◆ **Exercise material**
──────────────────────────────
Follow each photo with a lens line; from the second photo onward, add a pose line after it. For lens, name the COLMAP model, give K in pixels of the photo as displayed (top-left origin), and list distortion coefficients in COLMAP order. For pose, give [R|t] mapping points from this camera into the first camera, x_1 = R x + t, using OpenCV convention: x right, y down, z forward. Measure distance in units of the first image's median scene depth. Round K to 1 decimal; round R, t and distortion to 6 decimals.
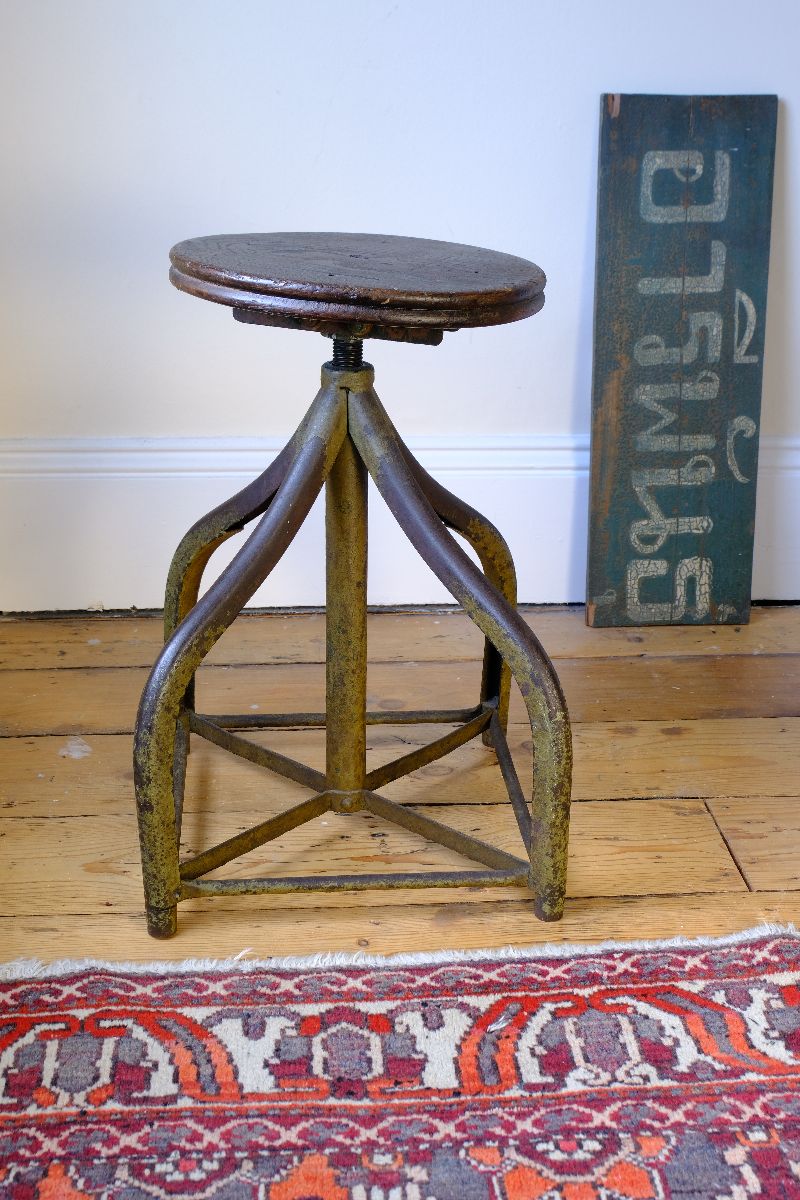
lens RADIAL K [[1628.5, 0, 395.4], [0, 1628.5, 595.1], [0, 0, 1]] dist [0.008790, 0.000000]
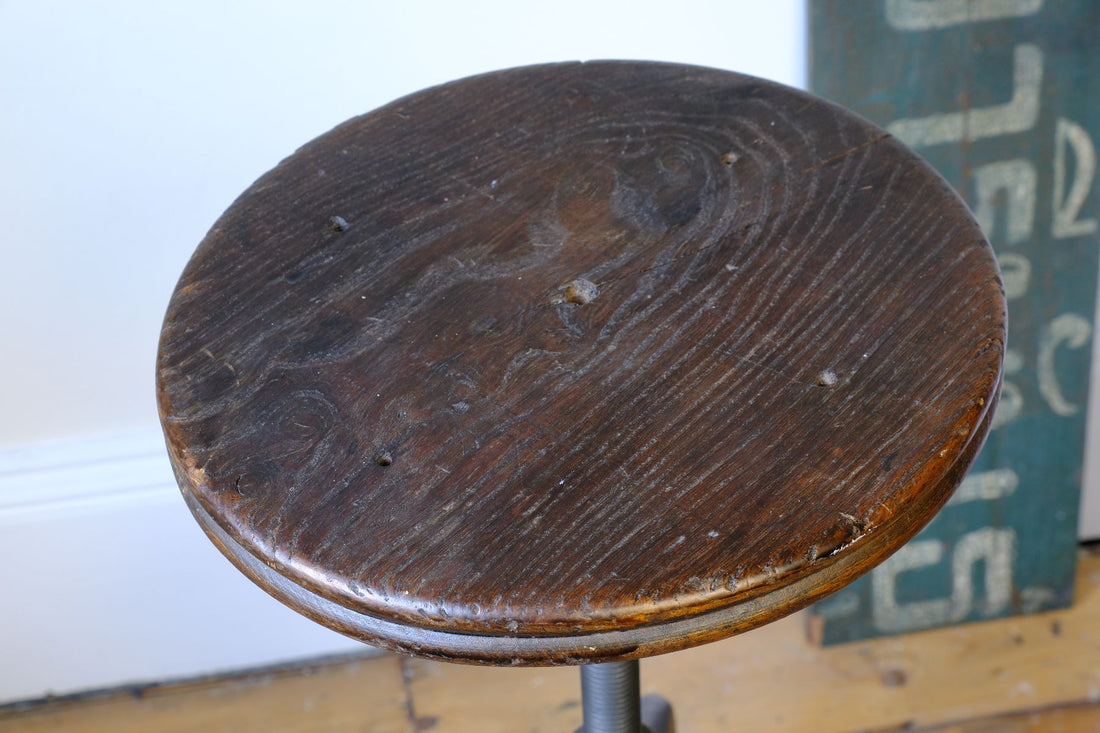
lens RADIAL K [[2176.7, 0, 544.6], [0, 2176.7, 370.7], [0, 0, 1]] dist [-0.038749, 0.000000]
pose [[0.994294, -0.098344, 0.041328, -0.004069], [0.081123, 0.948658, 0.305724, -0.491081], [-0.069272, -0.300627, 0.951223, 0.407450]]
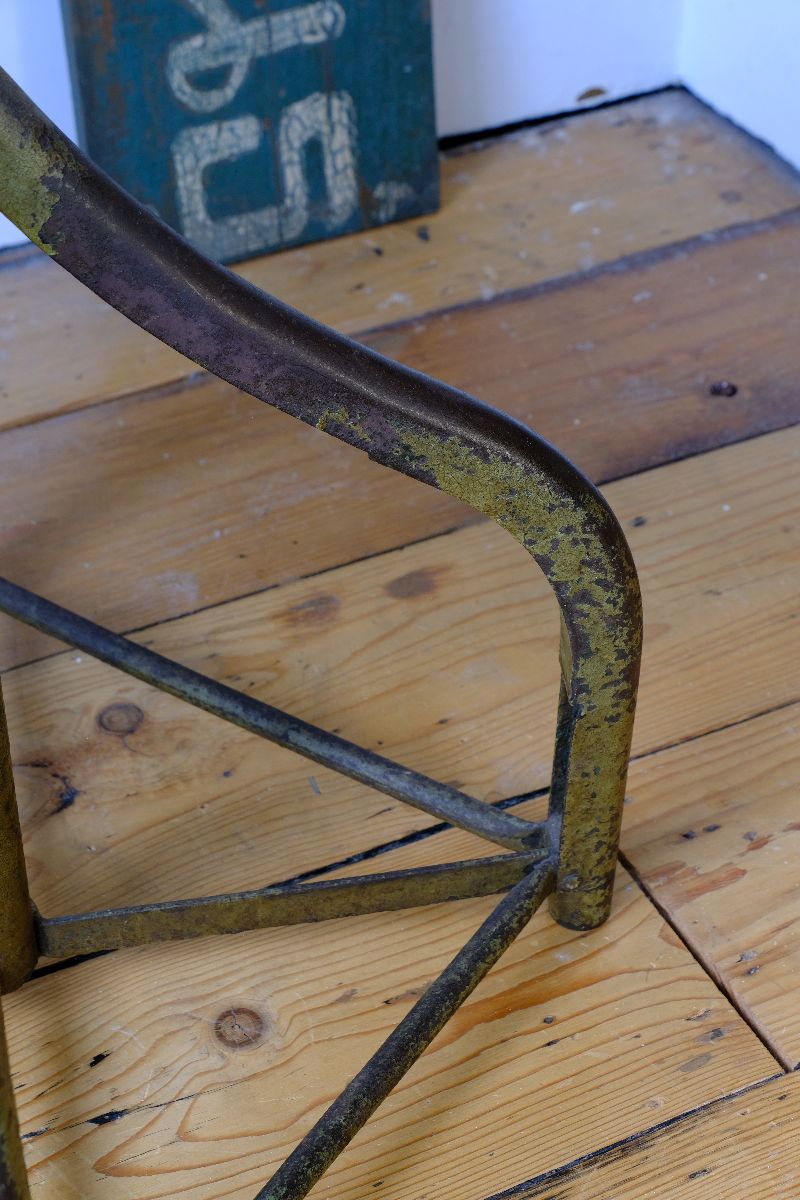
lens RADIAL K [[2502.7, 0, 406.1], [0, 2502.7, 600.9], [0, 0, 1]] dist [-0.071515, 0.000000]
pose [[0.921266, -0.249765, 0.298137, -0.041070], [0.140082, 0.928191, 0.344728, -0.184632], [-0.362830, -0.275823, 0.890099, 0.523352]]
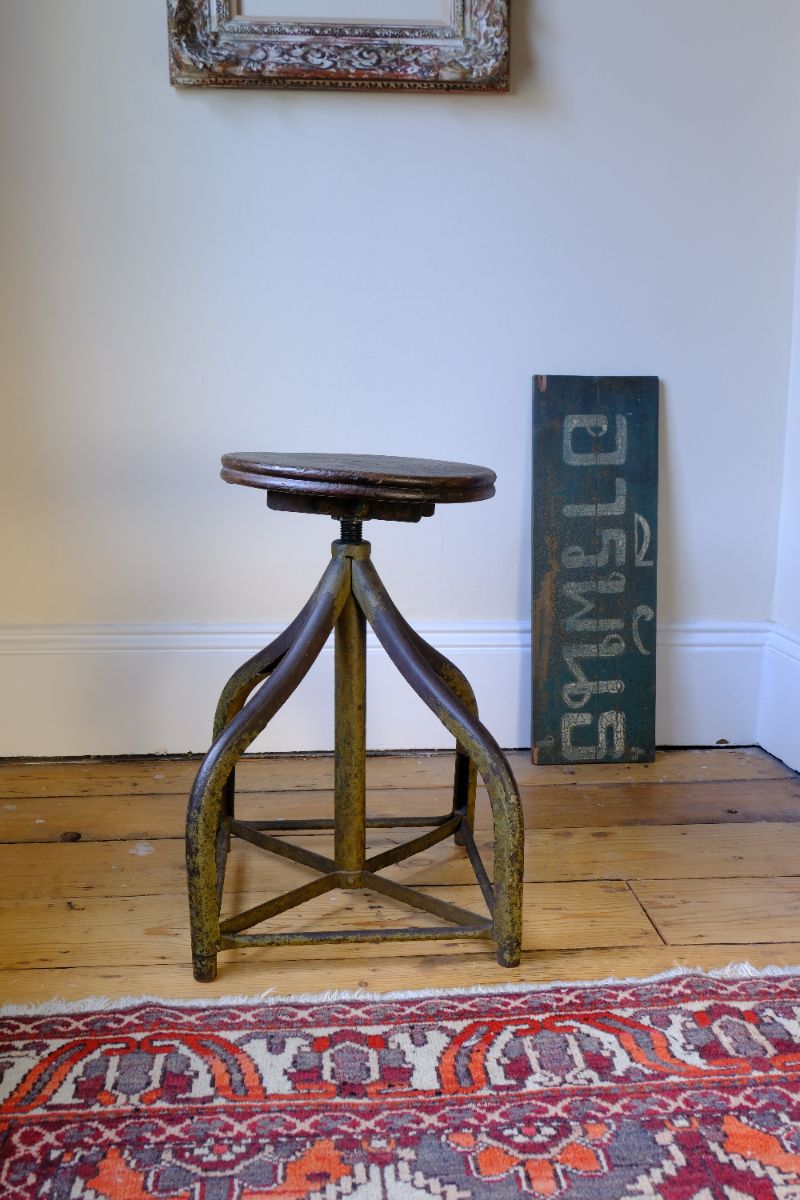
──────────────────────────────
◆ **What you should do**
Reproduce the entire listing above precisely, but keep the images out.

◆ **Answer to the problem**
Follow each photo with a lens line; from the second photo onward, add a pose line after it. For lens, name the COLMAP model, give K in pixels of the photo as displayed (top-left origin), and list distortion coefficients in COLMAP order. For pose, give [R|t] mapping points from this camera into the first camera, x_1 = R x + t, using OpenCV convention: x right, y down, z forward. Measure distance in units of the first image's median scene depth. Round K to 1 decimal; round R, t and distortion to 6 decimals.
lens RADIAL K [[1628.5, 0, 395.4], [0, 1628.5, 595.1], [0, 0, 1]] dist [0.008790, 0.000000]
lens RADIAL K [[2176.7, 0, 544.6], [0, 2176.7, 370.7], [0, 0, 1]] dist [-0.038749, 0.000000]
pose [[0.994294, -0.098344, 0.041328, -0.004069], [0.081123, 0.948658, 0.305724, -0.491081], [-0.069272, -0.300627, 0.951223, 0.407450]]
lens RADIAL K [[2502.7, 0, 406.1], [0, 2502.7, 600.9], [0, 0, 1]] dist [-0.071515, 0.000000]
pose [[0.921266, -0.249765, 0.298137, -0.041070], [0.140082, 0.928191, 0.344728, -0.184632], [-0.362830, -0.275823, 0.890099, 0.523352]]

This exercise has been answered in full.